* **Text section**
____

ISRAEL’S CORE COMMANDMENTS
ISRAEL’S CORE COMMANDMENTS
Virgil Warren, PhD
The List of Commandments
1. *Do not serve any God but the LORD.
2. Do not make graven images or bow down to them
3. *Do not use the LORD as a byword.
4. *Remember to set aside the Sabbath day for resting.
5. *Honor your father and mother.
6. *Do not commit murder.
7. *Do not commit adultery.
8. Do not steal.
9. Do not lie.
10. Do not covet.
The Structure and Content of the Laws
1. The Ten Commandments are a civil code in an interpersonal setting, the core statements of a national constitution for a theocratic entity—a political nation ruled by God. Exodus 20:6 speaks of God’s showing lovingkindness to those who love him. Even the Sabbath commandment has an interpersonal intent, “The seventh day is a ‘Sabbath [rest] to the LORD your God.’” As Jesus said, “The Sabbath was made for mankind” (Mark 2:27). The listing in Deuteronomy 5 soon leads into the Shema, “Hear, O Israel . . . Love the LORD your God with all your heart, soul, and mind” (6:4). The interpersonal informs the civil; the legal overlays the interpersonal in a way that does not vitiate that more basic reality.
2. Relationship to the LORD sets the framework for the rest of the commandments as they refer to his relationship to national Israel and to relationships between its citizens.
3. The importance of these injunctions is illustrated by their originally being inscribed on stone by “the finger of God” himself—both the first and second copies (Exodus 31:18; 32:15-16; 34:1, 28; Deuteronomy 9:10; 10:2-4; 4:13). Disobeying six of the ten was a capital crime—as asterisked above, punishable by stoning (Deuteronomy 22:24), burning (Leviticus 20:14), or the sword (Exodus 32:27). Slander of a wife’s honor is severely punished by lashes and fines (Deuteronomy 22:18-19).
4. Exodus and Deuteronomy list the commandments in the same order. The partial lists in the New Testament do not reproduce that order (Matthew 19:18-19 = Luke 18:20; Romans 13:8-10; cp. James 2:11).
5. Commandments 1-9 are overt, hence actionable by judges, but commandment 10 focuses inward on psychological concerns actionable by the LORD. The inner and the outer naturally combine because “out of the heart flow the issues of life” (Proverbs 4:23), and the outer trains the inner in the habits of righteous living.
6. Commandments 1-5 are vertical, 6-9 are horizontal, and 10 looks inward. The vertical precedes the horizontal, and respecting parents (5) splices between 1-4 and 6-10.
7. The commandments mix religious (1-3), patriotic (4), and moral elements since Israel was a theocrasy. When the New Testament speaks of annulling the Law, it is speaking at the code level, which is replaced by a new code, so to speak the “law” of Christ (Colossians 2:14, “nailed to the cross”; Galatians 2-4). The new code/covenant re-incorporates most of these foundational principles. An individual civil item like Sabbath observance (Colossians 2:16) falls away because in the Christian era God’s people no longer constitute a political entity; the Sabbath was a sign between the LORD and that political entity (Exodus 31:12, 16-17) and was a memorial of the founding of that nation under Moses (Deuteronomy 5:15).

____

* **What you will do**
1. Put this sentence from the text on Israel's core commandments above into Spanish: "Exodus and Deuteronomy list the commandments in the same order."
2. Carry on the text on Israel's core commandments, picking up after its last sentence.

____

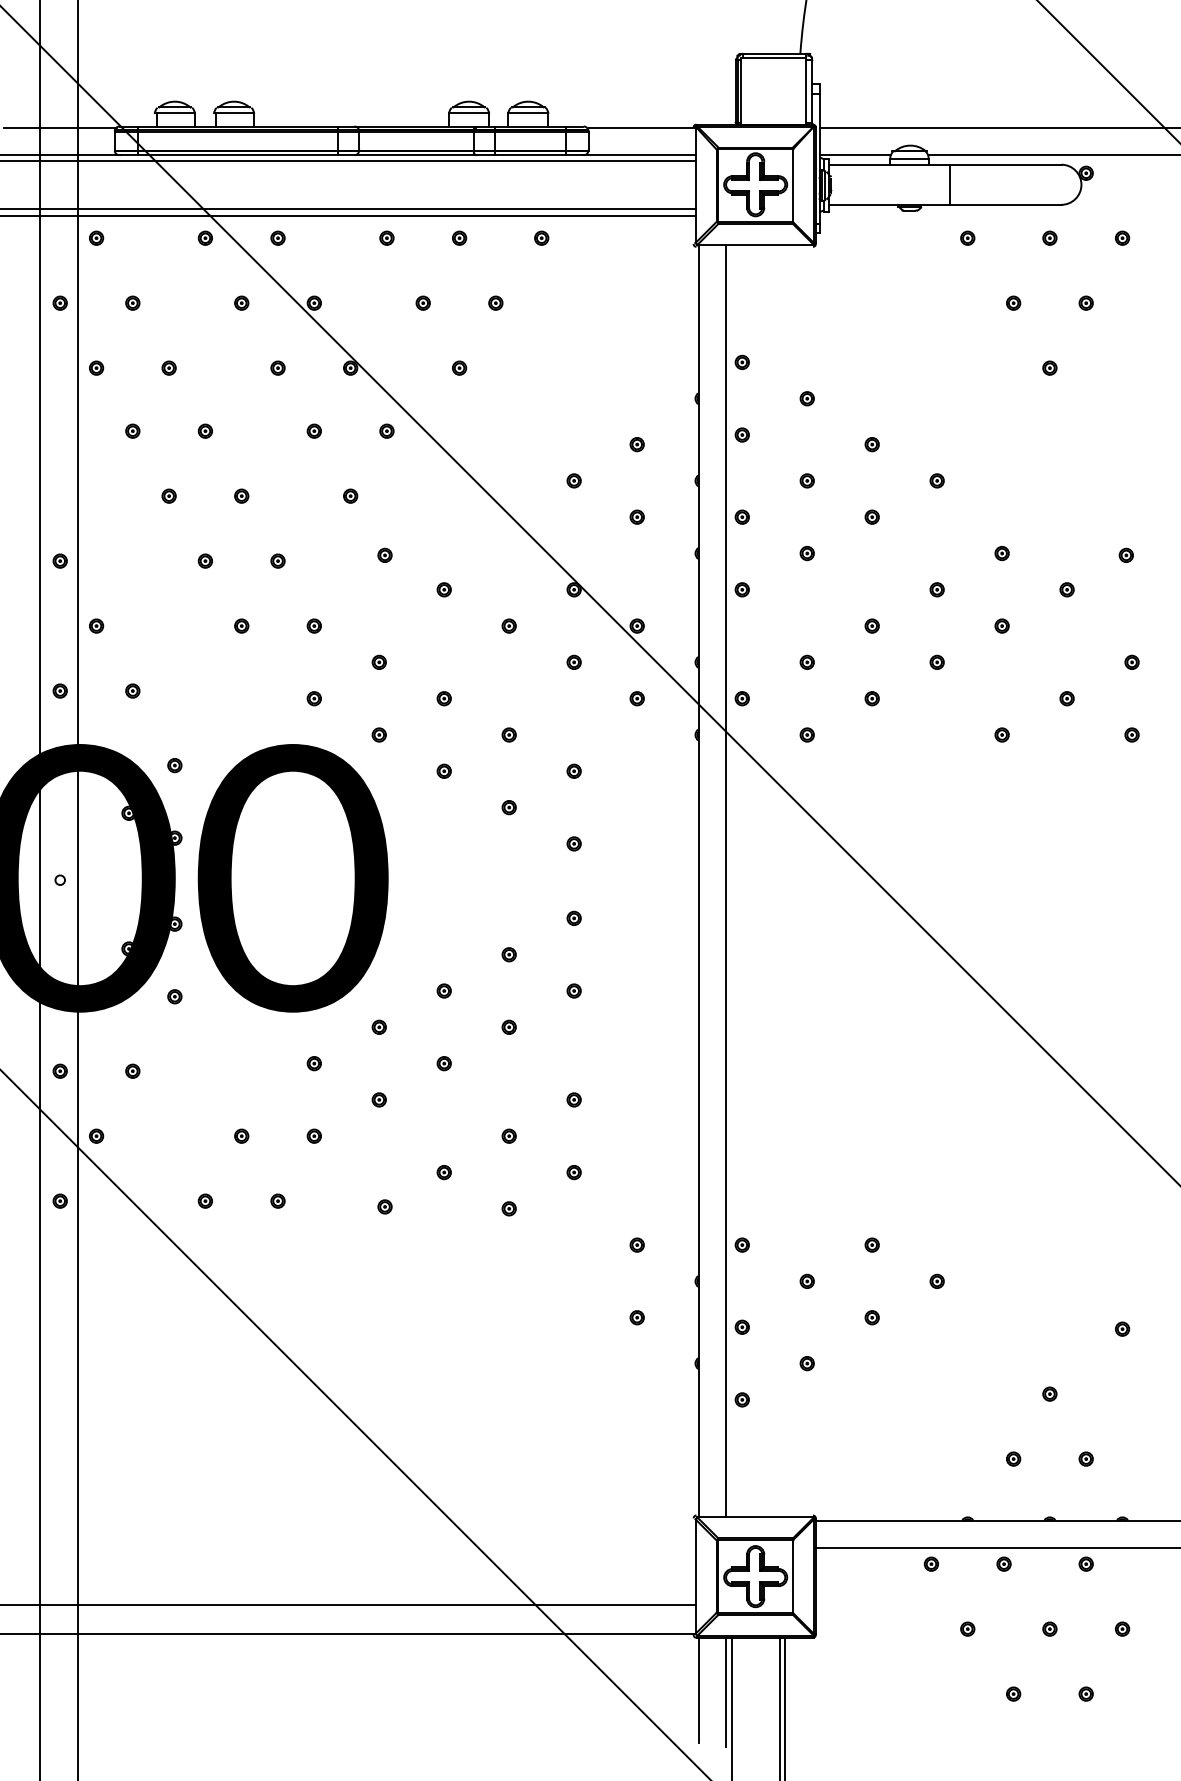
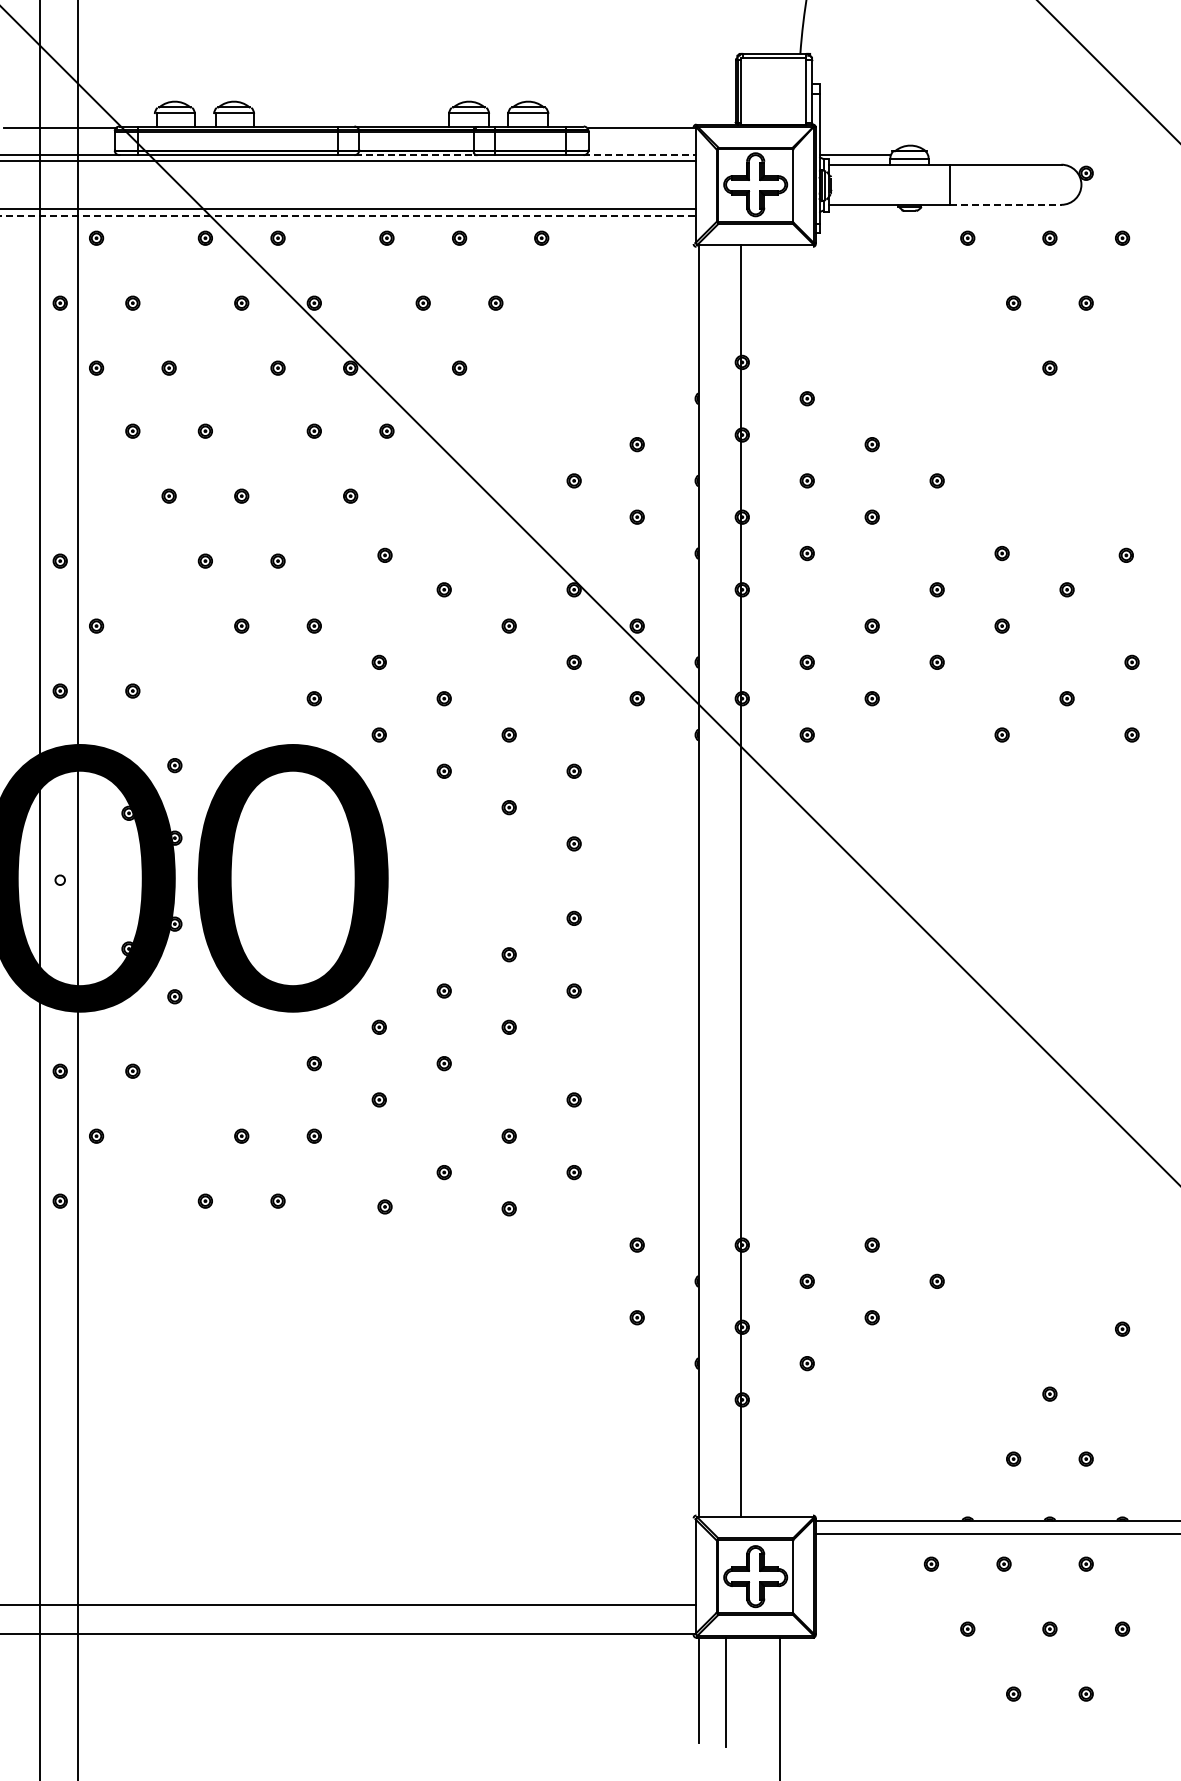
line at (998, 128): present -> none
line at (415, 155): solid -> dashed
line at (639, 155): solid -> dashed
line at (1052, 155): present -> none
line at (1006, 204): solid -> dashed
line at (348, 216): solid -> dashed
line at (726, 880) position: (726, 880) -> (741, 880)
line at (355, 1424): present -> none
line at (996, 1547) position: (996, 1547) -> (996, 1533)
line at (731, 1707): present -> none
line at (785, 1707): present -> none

____

* **Responses for each task**
1. Éxodo y Deuteronomio enumeran los mandamientos en el mismo orden.

2.
Religious ceremonial observances (beyond the Decalogue) have likewise dropped out because they were shadows of the grace and reality that Christ fulfilled (John 1:17; Hebrews 8:5; 10:1).
That leaves the basic features of divine worship and service as well as moral conduct that by nature do not change with time or place, being rooted in reality—the real nature of God, mankind, and the interpersonal relationships between them. So, the Law, of which the Ten Commandments were the core, prepared for the final personal revelation in the Messiah (Galatians 3:24-25). The core elements remain except for Sabbath observance because the other nine are inherently interpersonal.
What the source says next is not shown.